I received an email from a reader who wanted to weigh in on my article from a few months back about a scene in the comic book Giant Days.  To recap, a student at the University of Sheffield is looking for an apartment.  We see a montage of terrible places: one is the size of a coffin, one is a criminal’s hideout, one is across the street from a slaughterhouse, one is haunted by a “periodic evil presence”.  Then there’s the fifth, for which the punchline is, “Well this is very nice, and the price is great… but strictly speaking this is Chesterfield.”  I thought the joke was that it order to find a decent, affordable apartment, she’d had to move a crazy distance away, and commented on how Britain and the U.S. had different perspectives on whether 10.3 miles qualified as particularly far.  This reader, a local to the area in question, thought that I had missed the point entirely⁠—that the joke was not that Chesterfield was far from Sheffield, but simply that Chesterfield lacked Sheffield’s cachet.  Here is my reply (edited for length/clarity):

Thanks very much for filling in the cultural gaps here!  I do have to say that if this is the joke, it’s a worse one than I thought.  I’m trying to think of an American equivalent, and I think it’s sort of like if there were a comic about an NYU student trying to find an apartment in Manhattan, and we had these two possible jokes:

“Well this is very nice, and the price is great… but strictly speaking this is Pennsylvania.” (far away)

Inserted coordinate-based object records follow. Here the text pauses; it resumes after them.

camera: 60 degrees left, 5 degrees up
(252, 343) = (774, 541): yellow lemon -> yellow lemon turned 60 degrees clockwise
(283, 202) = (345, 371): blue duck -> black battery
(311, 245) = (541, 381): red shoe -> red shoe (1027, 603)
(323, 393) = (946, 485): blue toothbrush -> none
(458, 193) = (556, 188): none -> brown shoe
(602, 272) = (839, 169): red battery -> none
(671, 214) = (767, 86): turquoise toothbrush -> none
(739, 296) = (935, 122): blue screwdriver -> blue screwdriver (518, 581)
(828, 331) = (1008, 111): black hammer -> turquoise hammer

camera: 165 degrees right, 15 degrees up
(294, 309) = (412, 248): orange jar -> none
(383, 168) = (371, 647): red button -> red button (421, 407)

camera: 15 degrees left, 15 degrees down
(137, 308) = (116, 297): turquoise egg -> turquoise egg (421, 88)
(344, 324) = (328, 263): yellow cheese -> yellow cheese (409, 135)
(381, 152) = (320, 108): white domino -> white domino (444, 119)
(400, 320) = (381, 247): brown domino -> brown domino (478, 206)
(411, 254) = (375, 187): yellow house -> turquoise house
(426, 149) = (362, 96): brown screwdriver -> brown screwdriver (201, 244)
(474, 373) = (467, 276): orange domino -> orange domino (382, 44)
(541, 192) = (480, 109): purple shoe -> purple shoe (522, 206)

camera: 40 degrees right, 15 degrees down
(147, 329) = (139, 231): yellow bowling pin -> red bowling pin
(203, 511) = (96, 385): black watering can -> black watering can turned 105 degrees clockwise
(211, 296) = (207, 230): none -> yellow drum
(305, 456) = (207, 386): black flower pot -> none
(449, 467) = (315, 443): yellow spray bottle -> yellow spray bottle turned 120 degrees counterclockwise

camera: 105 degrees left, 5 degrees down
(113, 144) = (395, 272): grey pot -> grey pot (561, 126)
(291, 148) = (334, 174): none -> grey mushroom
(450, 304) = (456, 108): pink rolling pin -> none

“Well this is very nice, and the price is great… but strictly speaking this is the Bronx.” (less prestigious)

I think the first one is a lot funnier⁠—the joke is that, “strictly speaking”, the first affordable apartment she found was two states away, while in the second case, the joke is that she’s a snob… or, rather, that she’s right to be a snob.

What surprised me was when this reader wrote back to say that he preferred the second joke.  As much as I hate the whole “punch up” / “punch down” frame, I do think that there’s a difference between, on the one hand, mocking a place for its weather or for its traffic or for reflecting the shitty values of its inhabitants, and on the other, mocking a place for the crime of being insufficiently “posh”.  The latter is obnoxious, and if that really had been the joke, I would have been disappointed.  But when I looked it up again I saw that the response to “strictly speaking this is Chesterfield” was “We prefer to think of it as South South South Sheffield”, so I’m pretty sure I was right all along about it being a distance joke.  Whew!